Sculpture Maintenance
Help maintain the various sculpture gardens across campus. Trimming, pruning, and pulling weeds are all on the docket. This is not a Land Use distribution credit.
Sheep Farm and Dye Garden - Land Use
The Sheep and Dye Garden Activity meets in the fall and spring trimesters. Students care for the sheep, including cleaning their pen each week and assisting with trimming hooves and shearing. Students will also wash fleeces in preparation for hand spinning and tend the dye garden. This includes growing plants, weeding, and harvesting dye materials. Students will have the opportunity to dye Putney fleece and yarn with the dye plants that we grow. This activity provides a land-use credit.
Sustainability Crew
Sustainability afternoon meets two afternoons a week and allows students the time and guided support to work on projects designed to address the sustainability needs of our school. Projects can range from designing and updating signage and creating assembly presentations to raise awareness about important environmental issues to conducting campus audits to update the recycling program and researching concepts like net-zero in order to create educational materials like magazines and digital tours. Projects must meet a need of the school, but students have autonomy to work on things about which they’re passionate.
Theater Tech
This activity is responsible for the physical elements of the current play in production. We build and paint the sets and fixtures, design and install lighting and so create the magical elements that are part of theater production. The students are included in the design concept and give input toward that end. They also learn how to use both hand and power tools, to mix colors and paint scenery.
Theater Lighting Tech
This activity is responsible for lighting the current play in production as well as other performances. We will work as a team to design a light plan, hang, cable, focus, and gel the lights.

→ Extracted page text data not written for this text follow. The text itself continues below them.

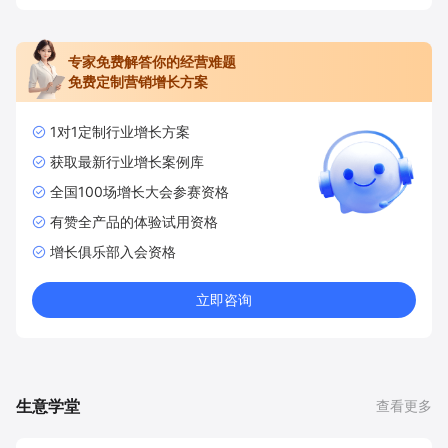
专家免费解答你的经营难题
免费定制营销增长方案
1对1定制行业增长方案
获取最新行业增长案例库
全国100场增长大会参赛资格
有赞全产品的体验试用资格
增长俱乐部入会资格
立即咨询
生意学堂
查看更多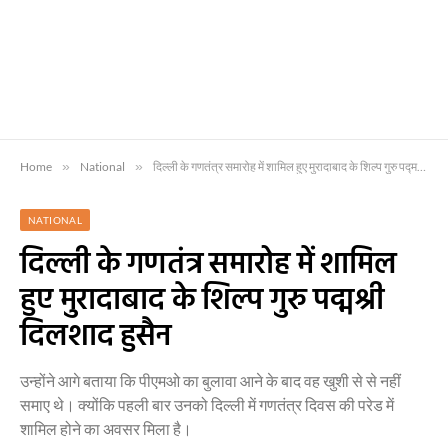
Home
»
National
»
दिल्ली के गणतंत्र समारोह में शामिल हुए मुरादाबाद के शिल्प गुरु पद्मश्री दिलशाद हुसैन
NATIONAL
दिल्ली के गणतंत्र समारोह में शामिल
हुए मुरादाबाद के शिल्प गुरु पद्मश्री
दिलशाद हुसैन
उन्होंने आगे बताया कि पीएमओ का बुलावा आने के बाद वह खुशी से से नहीं
समाए थे। क्योंकि पहली बार उनको दिल्ली में गणतंत्र दिवस की परेड में
शामिल होने का अवसर मिला है।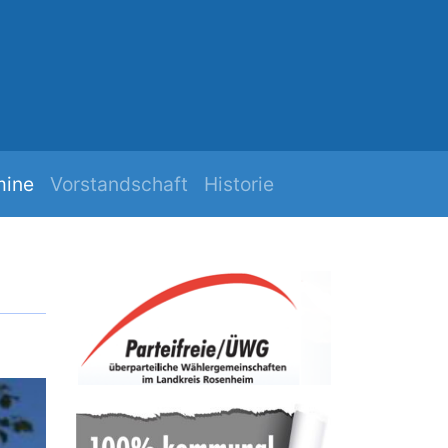
h
Mehr Zuk
mine
Vorstandschaft
Historie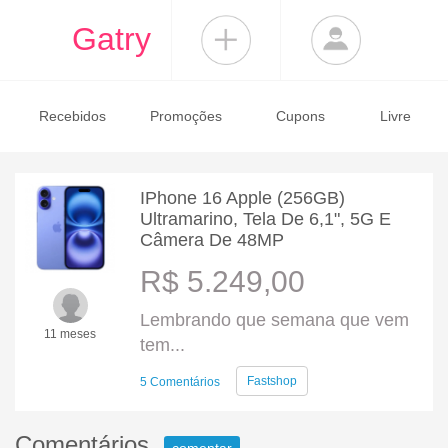
Gatry
Recebidos
Promoções
Cupons
Livre
IPhone 16 Apple (256GB)
Ultramarino, Tela De 6,1", 5G E
Câmera De 48MP
R$ 5.249,00
Lembrando que semana que vem
11 meses
tem...
Fastshop
5 Comentários
Comentários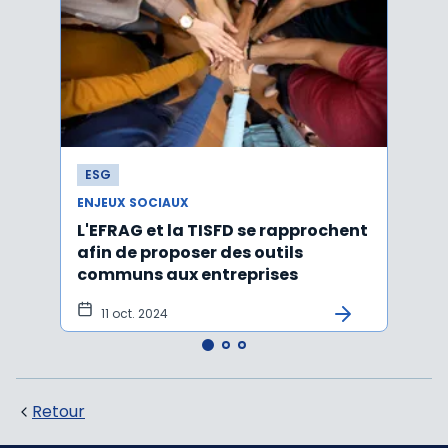
ESG
ESG
ENJEUX SOCIAUX
ENJEU
L'EFRAG et la TISFD se rapprochent
Égal
afin de proposer des outils
emplo
communs aux entreprises
cham
11 oct. 2024
10 
Retour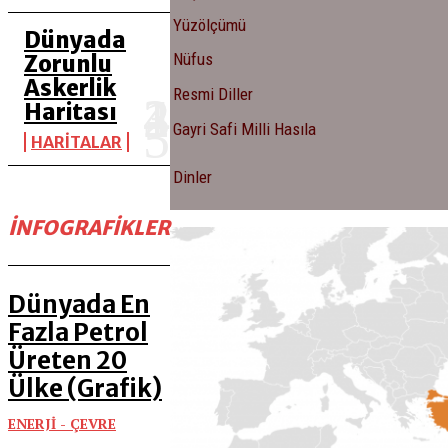
Yüzölçümü
Dünyada
Nüfus
Zorunlu
Askerlik
Resmi Diller
Haritası
Gayri Safi Milli Hasıla
HARİTALAR
Dinler
İNFOGRAFIKLER
Dünyada En
Fazla Petrol
Üreten 20
Ülke (Grafik)
ENERJİ - ÇEVRE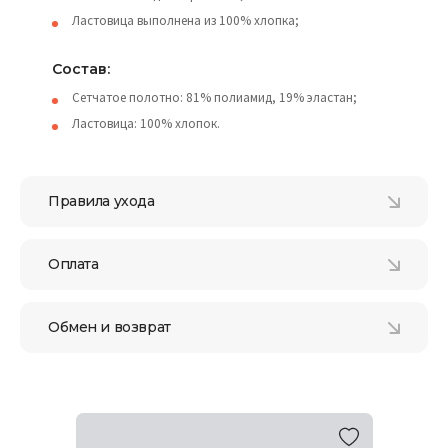
Ластовица выполнена из 100% хлопка;
Состав:
Сетчатое полотно: 81% полиамид, 19% эластан;
Ластовица: 100% хлопок.
Правила ухода
Оплата
Обмен и возврат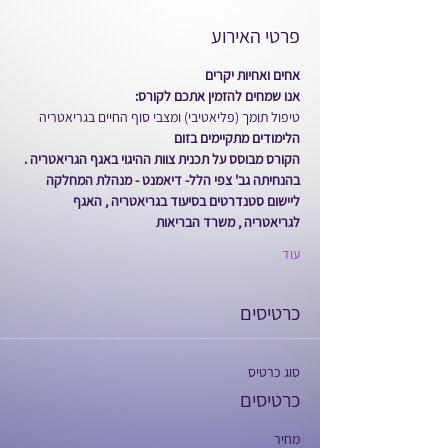
פרטי האירוע
אחים ואחיות יקרים
אנו שמחים להזמין אתכם לקורס:
טיפול תומך (פליאטיבי) ומצבי סוף החיים בגריאטריה
הלימודים מתקיימים בזום
הקורס מבוסס על תכנית צוות ההיגוי באגף הגריאטריה .
בהנחיתה גב' צפי הלל- דיאמנט - מנהלת המחלקה 
ליישום סטנדרטים בסיעוד בגריאטריה , האגף 
לגריאטריה , משרד הבריאות
עוד
כרטיסים
סוג כרטיס
כרטיסים
מחיר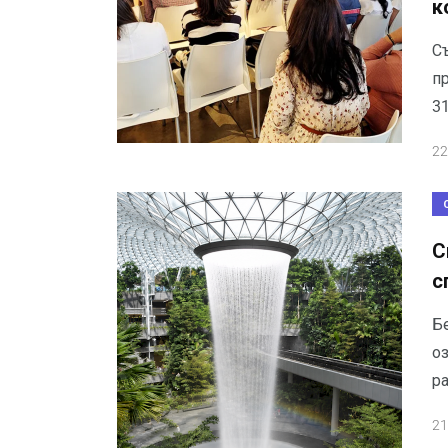
к
С
п
31
22
С
с
Б
о
р
21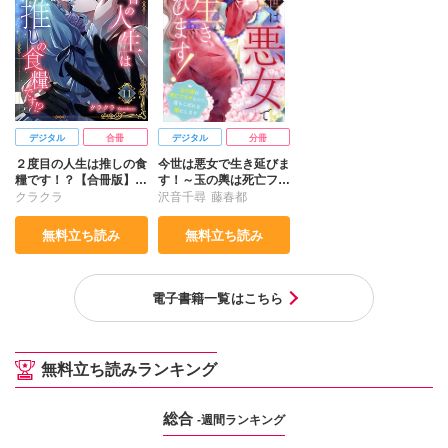
デジタル
合冊
デジタル
分冊
２度目の人生は推しの食
今世は悪女で生き延びま
糧です！？【合冊版】1
す！～玉の輿は死亡フラ
1
グなので、落ちこぼれを
クラクラ
沢音千尋
藤春都
婿にします～35
無料立ち読み
無料立ち読み
電子書籍一覧はこちら
無料立ち読みランキング
総合
-週間ランキング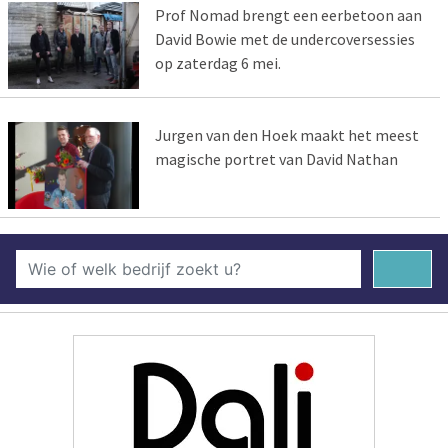
Prof Nomad brengt een eerbetoon aan
David Bowie met de undercoversessies
op zaterdag 6 mei.
Jurgen van den Hoek maakt het meest
magische portret van David Nathan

For those who can work methodically and safely to install a plan that uses one of the most nebulous of mediums, pure light in a dark room.
Woods Crew - Land Use
This activity involves both firewood preparation and forest management. Students share responsibility for producing and transporting sufficient firewood for a number of heating stoves on and near campus, as well as the wood-fired baking oven in the school dining hall. This is a rigorous outdoor activity that acquaints students with Putney’s wood lots, teaches them responsible stewardship of the land, and instills in them a sense of self-reliance in a rural setting.